Kein Wettbewerbsverhältnis mit der Advokatur
Die Bearbeitung dieser Themen ist zeitlich nicht streng hintereinander geschaltet, sondern wird im Rahmen einer Generierung von Expertenwissen und anschliessend in einer daraus abgeleiteten strategischen Rechtsberatung gleichzeitig vollzogen. Es ist wahrscheinlich, dass dieses Expertenwissen laufend und gleichzeitig im Rahmen von solchen Mandaten erkannt und zusätzlich vertieft wird. Es soll daraus eine Ausweitung der Dienstleistungsmatrix im Bereiche der Rechtsberatung entstehen, die nicht mit den rechtlichen Dienstleistungen der Advokatur in Wettbewerb treten, sondern diese allenfalls sinnvoll und integriert ergänzen.
Allerdings geht der Anspruch und die Methodik der zu entwickelnden Methodik über die traditionellerweise weitgehend festgelegten Dienstleistungen im Anwaltsbereich hinaus, die sich teilweise geradezu in sogenannten „Produkten“ manifestieren. Es ist wahrscheinlich, dass das Nachdenken in diesem Bereich zeigen wird, dass das Erkennen und die Etablierung der strategischen Dimension des Rechts in den Unternehmen selbst gegenwärtig fortgeschrittener ist. In diesem Sinne gilt es gewissermassen im Anschluss-, Gesprächs- und Zusammenarbeitsfeld dieser unternehmensfernen „Anwälte“ der Dimension Recht zu bleiben und gleichzeitig mit ausgewählten Rechtsanwälten und Anwaltssozietäten im Rahmen bestehender Mandate diese Dimension integriert und im Rahmen von Einzelmandaten in Zusammenarbeit einzubringen. In diesem Sinne qualifiziert diese rechtliche Beratungstätigkeit daher nicht als anwaltliche Tätigkeit.

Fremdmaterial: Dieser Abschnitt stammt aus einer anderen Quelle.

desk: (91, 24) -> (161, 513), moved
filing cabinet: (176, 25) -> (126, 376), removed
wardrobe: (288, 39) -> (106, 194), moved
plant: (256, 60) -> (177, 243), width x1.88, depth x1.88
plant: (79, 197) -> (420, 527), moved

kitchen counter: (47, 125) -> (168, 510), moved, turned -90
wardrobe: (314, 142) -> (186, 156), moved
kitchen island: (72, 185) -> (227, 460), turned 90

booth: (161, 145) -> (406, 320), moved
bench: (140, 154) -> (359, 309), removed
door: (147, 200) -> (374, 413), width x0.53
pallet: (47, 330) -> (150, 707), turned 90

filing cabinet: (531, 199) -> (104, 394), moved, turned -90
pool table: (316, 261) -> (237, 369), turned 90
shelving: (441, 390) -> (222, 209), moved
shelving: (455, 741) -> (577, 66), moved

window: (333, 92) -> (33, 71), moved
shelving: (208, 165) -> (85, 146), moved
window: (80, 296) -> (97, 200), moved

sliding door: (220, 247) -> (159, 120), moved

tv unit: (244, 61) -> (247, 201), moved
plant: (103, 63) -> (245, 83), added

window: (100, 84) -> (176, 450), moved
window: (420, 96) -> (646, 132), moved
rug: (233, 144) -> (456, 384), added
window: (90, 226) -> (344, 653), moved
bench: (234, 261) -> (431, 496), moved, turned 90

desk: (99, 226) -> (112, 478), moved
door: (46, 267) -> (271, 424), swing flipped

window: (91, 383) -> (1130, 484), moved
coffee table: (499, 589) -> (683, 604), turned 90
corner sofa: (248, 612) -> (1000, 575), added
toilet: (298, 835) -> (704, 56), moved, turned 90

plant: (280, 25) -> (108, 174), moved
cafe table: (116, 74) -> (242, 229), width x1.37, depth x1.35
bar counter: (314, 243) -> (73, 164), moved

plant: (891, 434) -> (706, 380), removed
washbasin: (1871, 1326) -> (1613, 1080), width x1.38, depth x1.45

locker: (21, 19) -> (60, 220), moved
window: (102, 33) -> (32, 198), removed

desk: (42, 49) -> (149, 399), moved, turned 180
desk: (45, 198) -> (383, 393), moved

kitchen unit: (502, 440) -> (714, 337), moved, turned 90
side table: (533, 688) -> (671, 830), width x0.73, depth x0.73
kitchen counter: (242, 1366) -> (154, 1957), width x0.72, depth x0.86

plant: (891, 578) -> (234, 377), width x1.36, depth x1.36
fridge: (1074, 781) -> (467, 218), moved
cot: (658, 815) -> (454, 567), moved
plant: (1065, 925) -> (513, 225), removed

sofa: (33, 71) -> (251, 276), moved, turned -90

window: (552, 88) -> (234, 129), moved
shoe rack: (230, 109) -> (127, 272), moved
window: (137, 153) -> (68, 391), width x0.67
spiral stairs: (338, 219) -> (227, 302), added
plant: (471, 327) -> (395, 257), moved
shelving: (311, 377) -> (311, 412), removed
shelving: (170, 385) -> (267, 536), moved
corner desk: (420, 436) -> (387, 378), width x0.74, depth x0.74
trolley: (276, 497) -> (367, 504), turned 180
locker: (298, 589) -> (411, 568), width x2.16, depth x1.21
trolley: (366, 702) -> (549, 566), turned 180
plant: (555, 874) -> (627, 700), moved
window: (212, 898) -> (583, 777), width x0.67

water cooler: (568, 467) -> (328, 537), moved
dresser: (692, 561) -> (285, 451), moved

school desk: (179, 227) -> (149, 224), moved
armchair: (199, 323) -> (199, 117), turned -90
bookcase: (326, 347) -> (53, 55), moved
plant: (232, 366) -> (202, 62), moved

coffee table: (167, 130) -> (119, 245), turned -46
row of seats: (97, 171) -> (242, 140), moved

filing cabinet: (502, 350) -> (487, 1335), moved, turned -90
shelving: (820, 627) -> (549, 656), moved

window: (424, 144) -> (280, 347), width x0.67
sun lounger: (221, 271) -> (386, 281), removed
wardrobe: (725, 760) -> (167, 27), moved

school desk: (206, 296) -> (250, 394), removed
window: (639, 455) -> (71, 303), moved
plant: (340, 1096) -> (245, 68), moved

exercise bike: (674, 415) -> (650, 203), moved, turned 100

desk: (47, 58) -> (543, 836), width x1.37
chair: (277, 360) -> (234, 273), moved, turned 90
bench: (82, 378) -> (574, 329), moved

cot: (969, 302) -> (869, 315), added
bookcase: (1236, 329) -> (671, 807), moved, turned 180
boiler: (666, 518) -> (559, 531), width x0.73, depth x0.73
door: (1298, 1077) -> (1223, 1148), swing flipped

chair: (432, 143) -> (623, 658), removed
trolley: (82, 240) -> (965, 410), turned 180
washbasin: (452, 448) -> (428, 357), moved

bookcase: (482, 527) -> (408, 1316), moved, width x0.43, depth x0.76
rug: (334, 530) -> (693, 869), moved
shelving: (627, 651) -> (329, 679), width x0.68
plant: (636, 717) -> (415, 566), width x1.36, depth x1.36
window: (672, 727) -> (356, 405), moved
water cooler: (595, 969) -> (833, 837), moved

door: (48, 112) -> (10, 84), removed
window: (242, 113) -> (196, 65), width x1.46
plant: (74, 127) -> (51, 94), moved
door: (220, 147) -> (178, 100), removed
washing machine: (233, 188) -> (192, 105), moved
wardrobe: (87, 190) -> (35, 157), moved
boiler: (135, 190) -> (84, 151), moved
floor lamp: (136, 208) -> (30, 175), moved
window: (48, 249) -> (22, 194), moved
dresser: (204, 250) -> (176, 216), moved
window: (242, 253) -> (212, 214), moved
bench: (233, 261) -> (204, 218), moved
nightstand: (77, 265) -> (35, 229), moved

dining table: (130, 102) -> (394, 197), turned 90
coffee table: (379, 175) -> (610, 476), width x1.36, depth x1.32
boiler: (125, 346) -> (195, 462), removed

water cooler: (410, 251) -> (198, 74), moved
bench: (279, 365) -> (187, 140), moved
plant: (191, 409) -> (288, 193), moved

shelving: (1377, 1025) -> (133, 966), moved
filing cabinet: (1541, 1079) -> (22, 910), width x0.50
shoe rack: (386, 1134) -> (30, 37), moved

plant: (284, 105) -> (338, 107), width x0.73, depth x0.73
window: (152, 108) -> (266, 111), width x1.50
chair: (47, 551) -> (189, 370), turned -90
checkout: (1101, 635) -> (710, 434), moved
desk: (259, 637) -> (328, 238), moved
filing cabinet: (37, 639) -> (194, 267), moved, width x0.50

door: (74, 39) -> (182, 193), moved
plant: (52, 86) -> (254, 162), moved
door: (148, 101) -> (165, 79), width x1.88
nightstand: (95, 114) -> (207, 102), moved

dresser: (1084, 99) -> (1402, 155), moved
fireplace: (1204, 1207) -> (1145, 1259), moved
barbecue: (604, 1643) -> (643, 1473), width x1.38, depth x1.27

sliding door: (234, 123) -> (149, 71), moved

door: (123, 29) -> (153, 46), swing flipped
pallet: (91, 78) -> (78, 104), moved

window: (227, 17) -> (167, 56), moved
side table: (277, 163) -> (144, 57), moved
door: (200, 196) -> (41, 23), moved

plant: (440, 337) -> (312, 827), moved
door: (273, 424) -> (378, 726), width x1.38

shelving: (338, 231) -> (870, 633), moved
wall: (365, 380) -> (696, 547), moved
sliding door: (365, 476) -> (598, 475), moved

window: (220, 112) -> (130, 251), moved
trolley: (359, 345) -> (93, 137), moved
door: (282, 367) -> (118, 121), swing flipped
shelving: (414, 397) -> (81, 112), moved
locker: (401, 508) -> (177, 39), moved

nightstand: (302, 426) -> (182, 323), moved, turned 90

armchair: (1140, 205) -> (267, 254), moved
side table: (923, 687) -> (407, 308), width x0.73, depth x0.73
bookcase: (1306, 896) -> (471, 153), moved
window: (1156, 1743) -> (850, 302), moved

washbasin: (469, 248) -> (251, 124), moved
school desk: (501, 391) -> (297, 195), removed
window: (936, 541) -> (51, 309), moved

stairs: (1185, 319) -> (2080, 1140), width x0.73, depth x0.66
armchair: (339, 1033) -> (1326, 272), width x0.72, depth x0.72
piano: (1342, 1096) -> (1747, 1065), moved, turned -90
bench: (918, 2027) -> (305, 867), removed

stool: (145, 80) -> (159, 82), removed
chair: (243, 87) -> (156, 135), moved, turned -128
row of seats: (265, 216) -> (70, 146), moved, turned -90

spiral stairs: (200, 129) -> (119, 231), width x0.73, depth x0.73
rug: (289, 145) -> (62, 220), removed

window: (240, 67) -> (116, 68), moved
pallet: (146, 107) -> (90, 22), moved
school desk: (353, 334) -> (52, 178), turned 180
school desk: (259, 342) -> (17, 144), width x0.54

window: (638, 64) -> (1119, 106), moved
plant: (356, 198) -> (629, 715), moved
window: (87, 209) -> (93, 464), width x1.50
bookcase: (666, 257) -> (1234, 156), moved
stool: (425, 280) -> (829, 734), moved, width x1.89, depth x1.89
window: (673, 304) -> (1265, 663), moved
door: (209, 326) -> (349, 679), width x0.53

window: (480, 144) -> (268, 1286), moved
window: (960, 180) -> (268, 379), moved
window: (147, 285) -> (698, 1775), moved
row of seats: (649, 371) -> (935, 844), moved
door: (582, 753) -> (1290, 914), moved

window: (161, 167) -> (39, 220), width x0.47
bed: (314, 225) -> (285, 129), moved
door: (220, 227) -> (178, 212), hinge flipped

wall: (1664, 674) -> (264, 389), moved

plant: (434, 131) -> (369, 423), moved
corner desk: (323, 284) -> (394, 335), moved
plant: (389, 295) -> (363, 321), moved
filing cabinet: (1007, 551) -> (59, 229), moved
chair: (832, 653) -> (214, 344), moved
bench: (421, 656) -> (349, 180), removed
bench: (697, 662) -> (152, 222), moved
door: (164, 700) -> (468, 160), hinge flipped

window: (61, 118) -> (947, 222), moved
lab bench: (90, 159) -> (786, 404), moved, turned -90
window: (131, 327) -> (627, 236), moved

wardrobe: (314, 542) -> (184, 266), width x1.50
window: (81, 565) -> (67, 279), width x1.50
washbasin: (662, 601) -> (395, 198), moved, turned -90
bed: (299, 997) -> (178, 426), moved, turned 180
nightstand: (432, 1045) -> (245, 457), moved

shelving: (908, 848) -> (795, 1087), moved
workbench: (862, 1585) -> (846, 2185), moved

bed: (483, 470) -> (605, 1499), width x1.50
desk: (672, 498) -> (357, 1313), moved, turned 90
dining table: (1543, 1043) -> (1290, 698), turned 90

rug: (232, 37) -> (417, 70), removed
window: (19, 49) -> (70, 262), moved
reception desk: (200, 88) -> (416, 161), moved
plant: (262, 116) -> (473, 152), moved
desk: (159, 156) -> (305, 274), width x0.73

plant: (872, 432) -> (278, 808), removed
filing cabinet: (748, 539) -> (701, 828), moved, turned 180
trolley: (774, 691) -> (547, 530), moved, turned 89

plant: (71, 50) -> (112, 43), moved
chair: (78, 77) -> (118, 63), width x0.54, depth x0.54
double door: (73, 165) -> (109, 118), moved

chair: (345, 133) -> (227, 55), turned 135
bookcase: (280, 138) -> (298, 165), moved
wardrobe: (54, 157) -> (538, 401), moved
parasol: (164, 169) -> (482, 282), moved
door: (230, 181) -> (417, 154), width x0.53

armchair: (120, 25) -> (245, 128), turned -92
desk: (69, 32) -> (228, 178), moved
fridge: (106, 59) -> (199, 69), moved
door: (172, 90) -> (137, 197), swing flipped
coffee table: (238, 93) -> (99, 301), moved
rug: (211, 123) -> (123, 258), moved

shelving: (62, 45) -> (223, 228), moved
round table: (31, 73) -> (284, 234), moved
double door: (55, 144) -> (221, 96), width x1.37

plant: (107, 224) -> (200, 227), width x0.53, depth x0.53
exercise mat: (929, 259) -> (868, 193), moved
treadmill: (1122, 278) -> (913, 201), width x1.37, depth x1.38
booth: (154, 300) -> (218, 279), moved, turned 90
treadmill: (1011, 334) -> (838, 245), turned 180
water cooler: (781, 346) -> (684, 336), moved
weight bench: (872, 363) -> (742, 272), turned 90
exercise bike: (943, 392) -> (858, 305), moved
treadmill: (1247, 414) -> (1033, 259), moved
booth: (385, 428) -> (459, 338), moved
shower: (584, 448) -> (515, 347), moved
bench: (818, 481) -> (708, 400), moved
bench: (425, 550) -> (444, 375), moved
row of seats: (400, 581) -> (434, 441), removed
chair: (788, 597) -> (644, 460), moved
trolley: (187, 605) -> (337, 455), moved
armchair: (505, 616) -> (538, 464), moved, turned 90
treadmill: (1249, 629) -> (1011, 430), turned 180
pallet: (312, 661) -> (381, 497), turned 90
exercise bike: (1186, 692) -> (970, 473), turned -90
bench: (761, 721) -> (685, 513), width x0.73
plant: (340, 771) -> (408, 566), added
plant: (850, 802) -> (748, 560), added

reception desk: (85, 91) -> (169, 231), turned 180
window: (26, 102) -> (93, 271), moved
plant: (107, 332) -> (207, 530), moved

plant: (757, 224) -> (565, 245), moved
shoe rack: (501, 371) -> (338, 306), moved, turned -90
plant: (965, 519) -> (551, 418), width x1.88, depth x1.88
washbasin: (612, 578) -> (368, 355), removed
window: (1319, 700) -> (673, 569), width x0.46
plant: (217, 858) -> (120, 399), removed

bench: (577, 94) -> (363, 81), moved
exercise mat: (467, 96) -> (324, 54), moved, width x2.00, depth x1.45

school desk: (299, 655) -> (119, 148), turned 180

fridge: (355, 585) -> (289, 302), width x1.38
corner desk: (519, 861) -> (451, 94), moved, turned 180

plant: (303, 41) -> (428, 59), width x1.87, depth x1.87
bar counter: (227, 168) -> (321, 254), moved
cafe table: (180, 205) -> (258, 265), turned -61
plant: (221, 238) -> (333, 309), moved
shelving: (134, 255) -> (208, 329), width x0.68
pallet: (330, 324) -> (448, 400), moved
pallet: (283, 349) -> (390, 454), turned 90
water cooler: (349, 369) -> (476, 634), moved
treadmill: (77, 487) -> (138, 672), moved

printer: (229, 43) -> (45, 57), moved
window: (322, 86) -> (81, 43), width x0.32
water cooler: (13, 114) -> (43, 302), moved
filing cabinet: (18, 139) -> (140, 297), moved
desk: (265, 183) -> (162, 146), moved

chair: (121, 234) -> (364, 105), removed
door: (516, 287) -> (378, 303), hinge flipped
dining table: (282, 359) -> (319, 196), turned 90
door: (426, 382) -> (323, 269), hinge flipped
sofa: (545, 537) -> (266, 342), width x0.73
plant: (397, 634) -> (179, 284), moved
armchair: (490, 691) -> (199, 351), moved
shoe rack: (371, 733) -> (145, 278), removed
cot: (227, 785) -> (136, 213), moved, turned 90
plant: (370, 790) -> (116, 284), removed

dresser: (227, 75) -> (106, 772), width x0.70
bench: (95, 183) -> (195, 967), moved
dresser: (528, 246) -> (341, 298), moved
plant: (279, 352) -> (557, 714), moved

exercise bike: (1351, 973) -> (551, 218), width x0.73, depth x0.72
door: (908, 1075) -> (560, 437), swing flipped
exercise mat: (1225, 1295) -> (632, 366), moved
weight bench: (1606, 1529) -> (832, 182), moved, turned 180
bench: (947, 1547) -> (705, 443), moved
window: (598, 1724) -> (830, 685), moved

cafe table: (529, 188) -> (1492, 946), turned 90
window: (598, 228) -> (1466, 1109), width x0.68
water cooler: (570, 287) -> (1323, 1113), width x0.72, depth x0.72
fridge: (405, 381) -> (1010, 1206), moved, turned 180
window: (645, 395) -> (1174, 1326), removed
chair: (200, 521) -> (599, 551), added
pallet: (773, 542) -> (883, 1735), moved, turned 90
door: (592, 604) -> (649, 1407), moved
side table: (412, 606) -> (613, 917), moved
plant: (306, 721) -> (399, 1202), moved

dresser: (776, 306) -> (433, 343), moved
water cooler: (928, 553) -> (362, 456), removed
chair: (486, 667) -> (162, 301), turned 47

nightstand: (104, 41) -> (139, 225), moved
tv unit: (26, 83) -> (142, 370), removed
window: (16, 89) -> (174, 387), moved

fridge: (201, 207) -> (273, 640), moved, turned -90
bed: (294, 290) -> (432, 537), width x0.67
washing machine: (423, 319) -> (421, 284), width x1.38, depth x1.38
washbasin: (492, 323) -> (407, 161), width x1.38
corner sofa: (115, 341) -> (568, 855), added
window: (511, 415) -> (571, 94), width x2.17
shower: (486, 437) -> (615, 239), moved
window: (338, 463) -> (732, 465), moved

Weiter können im Randgebiet des „applied research“ zu gegebener Zeit auch theoretische Fragestellungen folgen. Die Frage des grundsätzlichen Erkenntnis- und Bearbeitungsdefizits im Verhältnis von „Strategy and Law“ ist in einem späteren Zeitpunkt durchaus einer wissenschaftlichen Bearbeitung zugänglich.
Vergleiche dazu etwa Jens Drolshammer, Risk and Response, Zur Notwendigkeit eines strategischen Umgangs mit Catastrophic Risks in Grenzbereichen technologischer und wissenschafftlicher Entwicklungen.